This thread has been locked.

If you have a related question, please click the "Ask a related question" button in the top right corner. The newly created question will be automatically linked to this question.

C6670 PCIe RC does not receive 256B writes from EP

Other Parts Discussed in Thread: 66AK2E05

Hello!

I am working on PCIe link between C6670 DSP and FPGA. In my FPGA design I have busmastering DMA engine. It is capable of making writes to DSP. As I know, the DSP can handle inbound TLPs with 256B of payload and outbound TLPs with 128B of payload.

I have tried to transmit 128B TLP from FPGA to DSP and it does arrive successfully to destination buffer. However, if I send 256B TLP, it does not appear in destination buffer at all.

PCIe destination address is 0x90000000, translated to memory buffer. I see the TLP appearing on transaction interface of FPGA PCIe block, and its values seems to be legit. Anyone can confirm 256B TLP reception on C6670?
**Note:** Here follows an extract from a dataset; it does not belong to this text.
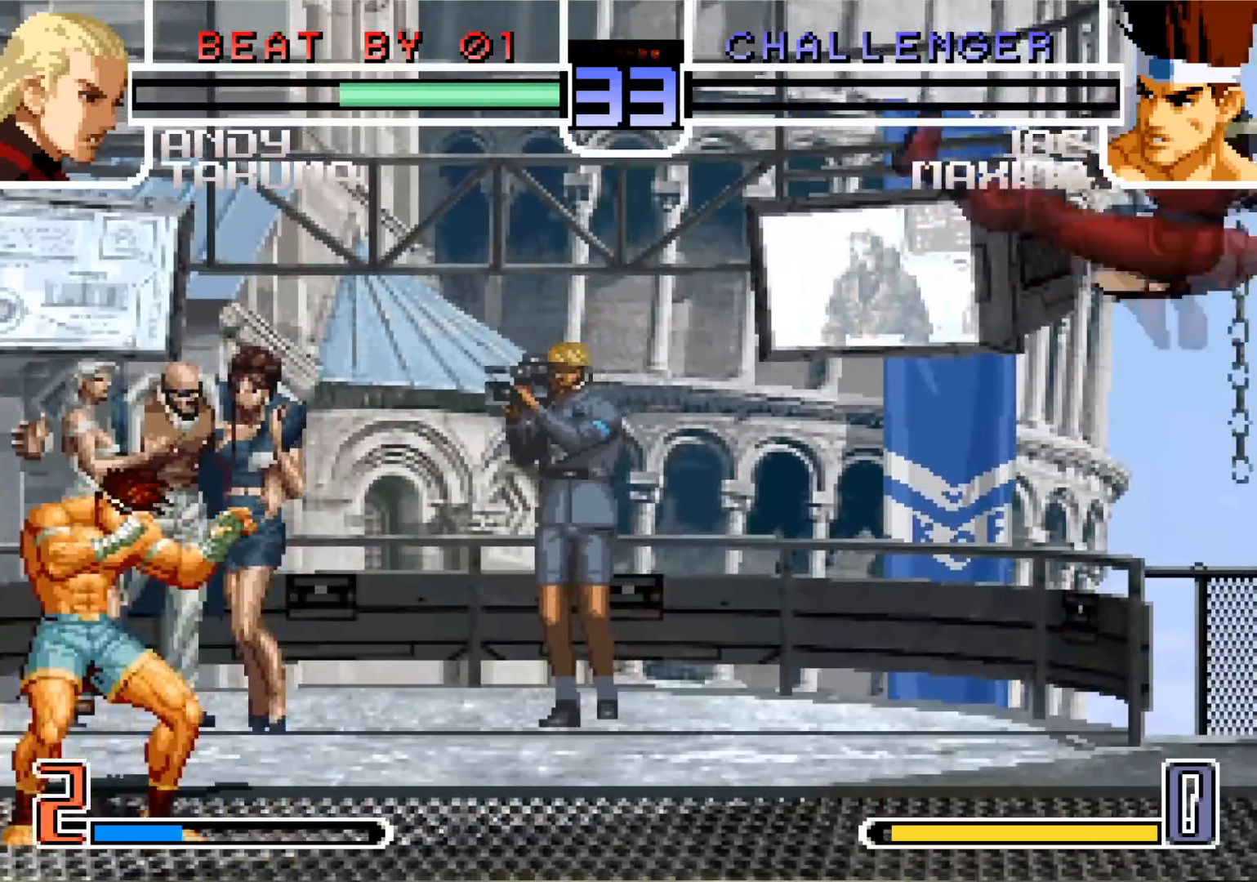
Gameplay with a controller (arcade stick); each line is a JSON object with the inputs held at the frame after it. "events" lists button and stick changes between this image and that frame as [ms after this image, input, new state], when the widget could be followed in between. Not read: L3 R3.
{"buttons": [], "left_stick": "left", "events": [[34, "SQUARE", "down"], [34, "left_stick", "center"], [167, "SQUARE", "up"], [234, "left_stick", "left"]]}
Please suggest, is there any way to debug, why that packet was not received?

Another point is configuration of PCIe SS. I am reading DEVICE_CAP and DEV_STAT_CTRL registers.

The former, DEVICE_CAP at 0x21801074 reads as 0x00008001. Its bits [2:1] define MAX_PAYLD_SZ and there is value of 1. This value corresponds to maximum supported payload size of 256B according to PCIe spec.

Next, DEV_STAT_CTRL register at 0x21801078 reads as 0x0000281F. Bits [7:5] define max payload and that is 1 again, corresponding to 256B. However, bits[14:12] have value of 2 and they define max read request size to be 512B.Isn't there a contradiction?

Thanks in advance.

 



  • Hi,

    C66x PCIe has the capability to support 128 bytes payload size in max for outbound transfer and 256 bytes payload size in max for inbound transfer.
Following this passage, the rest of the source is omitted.